As yet, Amzi and Yusuf had been permitted to wander at will. For hours and hours did they roam about the streets seeking for some clue to Dumah's place of imprisonment, but all efforts were futile, until one day Amzi heard a faint voice singing in the cellar of one of the Moslem buildings. He lay down by the wall, closed his eyes, and strained his ears to catch the sound. It was assuredly Dumah, singing weakly:
"Oh, why will they not come,
The friends of Dumah!
For living death is upon him,
And the walls of his tomb close over,
Yet will not in mercy fall on him.
Does the sun shine still on the mountain,
And the trees wave?
Do the birds still sing in the palm-trees,
And the flowers still bloom in Kuba?
And yet doth Dumah languish
"But Dumah's friends have forgotten him,
Nor seek him more,
And even the angels vanish,
And the tomb is all about him:
O Death, come, haste to Dumah!"
The voice sank away in a low wail, and Amzi sprang up. His first impulse was to rush in and batter at the door of Dumah's cell; his second, to call words of comfort through the wall. Yet either would be imprudent and might ruin all, so he hastened home to Yusuf.
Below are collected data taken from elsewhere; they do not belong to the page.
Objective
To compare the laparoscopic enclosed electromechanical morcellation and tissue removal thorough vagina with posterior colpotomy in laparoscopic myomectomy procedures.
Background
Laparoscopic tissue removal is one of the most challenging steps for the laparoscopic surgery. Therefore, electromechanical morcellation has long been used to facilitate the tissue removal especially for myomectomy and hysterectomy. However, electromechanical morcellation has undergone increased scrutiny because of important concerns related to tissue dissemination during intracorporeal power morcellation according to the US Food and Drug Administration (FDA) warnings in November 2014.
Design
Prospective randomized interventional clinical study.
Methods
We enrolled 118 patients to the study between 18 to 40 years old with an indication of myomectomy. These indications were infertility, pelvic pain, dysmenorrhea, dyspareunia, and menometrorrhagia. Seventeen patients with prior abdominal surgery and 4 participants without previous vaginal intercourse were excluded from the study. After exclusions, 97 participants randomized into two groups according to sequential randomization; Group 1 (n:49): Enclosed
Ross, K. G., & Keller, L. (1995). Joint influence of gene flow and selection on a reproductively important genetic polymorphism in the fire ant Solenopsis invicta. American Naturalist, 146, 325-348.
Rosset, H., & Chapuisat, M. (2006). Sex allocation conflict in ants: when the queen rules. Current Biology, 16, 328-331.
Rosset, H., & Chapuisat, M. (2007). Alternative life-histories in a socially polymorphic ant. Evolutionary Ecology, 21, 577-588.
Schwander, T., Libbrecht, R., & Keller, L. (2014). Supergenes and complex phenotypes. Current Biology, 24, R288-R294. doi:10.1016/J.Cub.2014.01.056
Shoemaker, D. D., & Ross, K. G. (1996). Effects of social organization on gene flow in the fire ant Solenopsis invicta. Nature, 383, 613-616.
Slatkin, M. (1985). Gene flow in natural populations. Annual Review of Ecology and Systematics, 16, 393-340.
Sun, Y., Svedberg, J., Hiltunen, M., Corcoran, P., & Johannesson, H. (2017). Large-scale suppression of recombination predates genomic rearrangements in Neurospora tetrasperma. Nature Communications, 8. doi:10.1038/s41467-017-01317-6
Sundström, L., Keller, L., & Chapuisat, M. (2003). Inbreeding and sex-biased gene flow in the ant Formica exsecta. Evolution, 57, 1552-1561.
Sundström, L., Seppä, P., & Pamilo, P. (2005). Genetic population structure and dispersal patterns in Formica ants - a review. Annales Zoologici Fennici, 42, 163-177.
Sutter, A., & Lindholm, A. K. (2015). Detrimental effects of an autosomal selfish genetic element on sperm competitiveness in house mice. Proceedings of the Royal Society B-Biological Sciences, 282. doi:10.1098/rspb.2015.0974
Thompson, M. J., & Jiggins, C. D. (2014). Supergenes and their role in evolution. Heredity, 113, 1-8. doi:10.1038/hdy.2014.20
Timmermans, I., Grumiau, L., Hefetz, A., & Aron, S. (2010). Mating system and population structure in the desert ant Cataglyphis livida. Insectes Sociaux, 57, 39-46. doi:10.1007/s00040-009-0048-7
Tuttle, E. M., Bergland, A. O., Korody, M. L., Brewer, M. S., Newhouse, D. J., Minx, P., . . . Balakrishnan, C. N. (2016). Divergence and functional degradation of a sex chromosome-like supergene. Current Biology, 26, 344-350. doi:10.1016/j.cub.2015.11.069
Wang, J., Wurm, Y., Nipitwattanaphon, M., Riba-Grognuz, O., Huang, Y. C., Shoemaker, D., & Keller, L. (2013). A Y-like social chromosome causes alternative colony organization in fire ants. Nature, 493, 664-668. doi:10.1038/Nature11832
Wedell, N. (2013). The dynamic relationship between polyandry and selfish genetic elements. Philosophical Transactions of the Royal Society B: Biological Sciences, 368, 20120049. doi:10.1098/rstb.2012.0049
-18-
"I will go to him immediately," said the priest.
"But how?"
"In disguise if need be," was the reply.
"In disguise!" exclaimed Amzi. "Friend, with your physique, think you you can disguise yourself? Not a Moslem in Mecca who does not know the figure of Yusuf the Christian. Nay, Yusuf, your friend Amzi can effect a disguise much more easily. Here,"—running his fingers through his gray beard,—"a few grains of black dye can soon transform this; some stain will change the Meccan's ruddy cheeks into the brown of a desert Arab. The thing is easy."
"As you will, then," said the priest; and the two were soon busy at work at the transforming process.
With the garb of a Moslem soldier, Amzi was soon, to all appearance, a passable Mussulman, with divided beard, and chocolate-brown skin.